Searching for inaccurate literals in R
In creating the numbers tool I wanted to be able to do two things, 1) obtain information about what source did by matching the numeric literals it contained against a database of ‘interesting’ values (now with over 14,000 entries) and 2) flag possible incorrect numeric literals (e.g., 3.1459265
when 3.14159265
had been intended in core/Helix.cpp of the MIFit source {now fixed}).
I have recently been enhancing ‘incorrect numeric literal’ support and using the latest release of R as a test bed (whose floating-point literals are almost identical to the last release I looked at, R-2.11.1, log file here).

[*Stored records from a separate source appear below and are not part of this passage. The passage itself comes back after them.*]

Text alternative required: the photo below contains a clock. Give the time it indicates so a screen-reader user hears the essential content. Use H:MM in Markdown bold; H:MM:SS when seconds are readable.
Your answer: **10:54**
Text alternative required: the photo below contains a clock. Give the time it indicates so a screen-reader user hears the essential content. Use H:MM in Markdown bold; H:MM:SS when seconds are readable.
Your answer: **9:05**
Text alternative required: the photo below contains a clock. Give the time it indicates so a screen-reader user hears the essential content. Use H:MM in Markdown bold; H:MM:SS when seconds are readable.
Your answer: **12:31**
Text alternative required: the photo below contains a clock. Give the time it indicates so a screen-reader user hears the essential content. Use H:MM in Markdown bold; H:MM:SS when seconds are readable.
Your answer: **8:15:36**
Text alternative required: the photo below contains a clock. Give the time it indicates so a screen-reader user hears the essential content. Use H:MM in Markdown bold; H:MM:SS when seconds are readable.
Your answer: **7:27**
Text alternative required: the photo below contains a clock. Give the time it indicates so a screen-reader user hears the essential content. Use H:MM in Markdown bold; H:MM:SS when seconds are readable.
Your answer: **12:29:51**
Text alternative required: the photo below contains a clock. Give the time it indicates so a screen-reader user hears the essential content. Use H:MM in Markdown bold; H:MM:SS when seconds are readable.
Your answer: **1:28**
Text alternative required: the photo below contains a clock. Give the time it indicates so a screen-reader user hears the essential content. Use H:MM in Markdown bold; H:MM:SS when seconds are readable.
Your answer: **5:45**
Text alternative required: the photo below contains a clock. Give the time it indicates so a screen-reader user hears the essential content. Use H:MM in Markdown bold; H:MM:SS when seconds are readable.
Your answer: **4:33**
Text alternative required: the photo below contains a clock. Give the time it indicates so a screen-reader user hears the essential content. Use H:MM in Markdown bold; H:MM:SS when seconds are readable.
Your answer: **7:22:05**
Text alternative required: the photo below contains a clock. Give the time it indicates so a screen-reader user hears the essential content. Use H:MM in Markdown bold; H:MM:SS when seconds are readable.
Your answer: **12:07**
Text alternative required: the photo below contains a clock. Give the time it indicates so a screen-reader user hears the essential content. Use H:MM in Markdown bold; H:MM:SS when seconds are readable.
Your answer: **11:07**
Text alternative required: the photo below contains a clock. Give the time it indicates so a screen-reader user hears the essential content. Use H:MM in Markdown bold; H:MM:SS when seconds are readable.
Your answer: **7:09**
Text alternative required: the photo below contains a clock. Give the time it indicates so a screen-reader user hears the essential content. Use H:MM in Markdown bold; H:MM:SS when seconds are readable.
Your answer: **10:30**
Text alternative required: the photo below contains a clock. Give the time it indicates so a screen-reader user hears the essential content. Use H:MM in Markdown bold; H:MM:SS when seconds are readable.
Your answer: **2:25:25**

The first fault I found (0.20403...
instead of 0.020403...
) looked very serious until I realised it was involved in calculating an initial value feed into an iterative algorithm (at worst causing an extra iteration or so). It looks like the developer overlooked the “e-1
” that appears in the original (click on ‘Page 48’).
The second possible problem turned out to be an ambiguity in the file main/color.c which contains the comment “CIE-XYZ to sRGB
” above three expressions that perform a conversion from CIE-XYZ to BT.709 RGB. Did the developer get the comment or the numeric literals wrong? People are known to confuse the two forms of RGB (for an explanation see Annex B) .
Apart from a few minor errors such as 0.950301
instead of 0.9503041
(in …/grDevices/R/postscript.R) nothing else of interest turned up so I shifted attention to the add-on packages available on the Comprehensive R Archive Network.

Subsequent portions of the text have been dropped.